RBM Generation

RBM with 3D Volumetric Data

Mar 17, 2017


Restricted Boltzmann Machine (RBM) is a type of Neural Network that learns the probability distribution of the input data in an unsupervised manner. Before Generative Adversarial Networks (GAN) was introduced in 2014, RBM was one of the common techniques for stochastic data generation. In this post, we will use Bernoulli RBM on 3D volumetric data, with an aim to test out its ability in extracting useful latent features, reconstructing original data, and generating new data samples. Code and detailed configuration is up here.


The volumetric data comes from the 3D ShapeNets dataset from Princeton University. There were 8000 training data chosen for chair and airplane models, respectively. Each instance is a 32*32*32 voxelated chair/airplane model, filled with binary values indicating whether the positions are occupied with voxels or not.

Fig1. A sample training instance for chair and airplane, respectively.


To train the RBM model, we will use BernoulliRBM learner from Scikit-Learn. After tuning, the final hyper-parameters are chosen as follows:

  • n_components=1000 (1000 neurons on hidden layer)
  • learning_rate=0.02
  • batch_size=200 (perform gradient descent for every 200 training instances)
  • n_iter=200 (go through the 16000 training instances for 200 times)

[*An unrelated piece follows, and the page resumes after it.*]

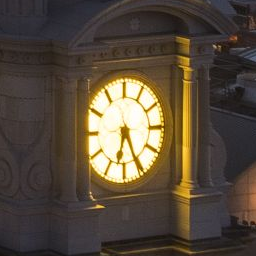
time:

Note that the dataset was shuffled before training to avoid highly correlated instances in each batch. The training process ended up taking more than 16 hours on a 2.4GHz laptop. The pseudo-likelihood started from -18960.92 and gradually converged around -450, marking a significant reduction in its reconstruction error as a result of effective training.

Visualize Activated Neurons Given An Input

One way to check the learning effectiveness of the RBM model and interpret its learning result is to take a peek into the weight parameters associated with the hidden neuron.

To do this, we firstly transformed the original dataset (16000*32768) into its latent representation (16000*1000), where each of the latent feature is a non-linear combination of the original features/voxels. This transformation gives us a mapping between original input to the activation status of the hidden neurons, which is between 0 to 1. Once we know which hidden neuron is activated given an original instance, we can visualize the weight parameters for that particular hidden neuron as shown below:







Fig2. Upper left is an original chair instance, the rest are the visualization of the weight parameters corresponding to the activated hidden neurons.

As shown from above, these five hidden neurons were the most activated when the chair is presented. We can visually inspect why it is the case: It seems hidden neuron #105 and #150 detects the back of the chair, #115 and #283 detects the seating platform as well as the legs. #175 is a hard one for me, looks like it also captures the seating platform but the overall structure remains inexplicable.

3D Model Reconstruction

Just like we can recreate a human face with principal components extracted using PCA, we can reconstruct the 3D model using the 1000 latent features from RBM: We start with an original instance by feeding it to the visible layer of the RBM network. We then calculate the possibility of the activation for each hidden neuron, given the input. Once we know which neurons are activated, we estimate the on/off statuses of the original features/voxels, that gives us a reconstructed model. This forward-and-backward process is known as Gibbs sampling, we can run it for multiple times to get a converged data distribution in the visible layer.






As we can see, the reconstructed model in the middle comes with a lot of noise, that is, isolated voxel points scattered around the main body of the model. To remove the noise and see what the underlying reconstructed model actually looks like, we will apply a 3-dimensional filter that erodes the noise and dilates the model back to its original size, the result of which is illustrated on the rightmost animation. The erosion and dilation are known as morphological operations, mostly seen in image processing tasks to remove noise or fill the holes.

3D Model Generation

Using the very idea of Gibbs sampling, we can perform data generation as well. In this case, instead of starting with an actual 3D model, we initiate a 3D object made of random noise points. The generation process is very similar to the reconstruction above. One thing to note is the density of the initial random noise. Ideally we would want the noise density to match the density extent in the original data instances, which is around 1.2-2%, depending on whether to generate a chair or an airplane.

Initial random noise

Generated...couch chair, with a tail?

Generated from random noise, ended up as a couch chair

Generated from random noise, ended up as a rotating office chair

Generated from a human figure, ended up as a bar stool!

The interesting thing is that the new instance generated doesn’t necessarily match the ones in the original data, the RBM is able to capture the regularities exist in the training models and “hallucinates” about the new model. Since Gibbs sampling is a stochastic process, we usually arrive at different models each time it is performed.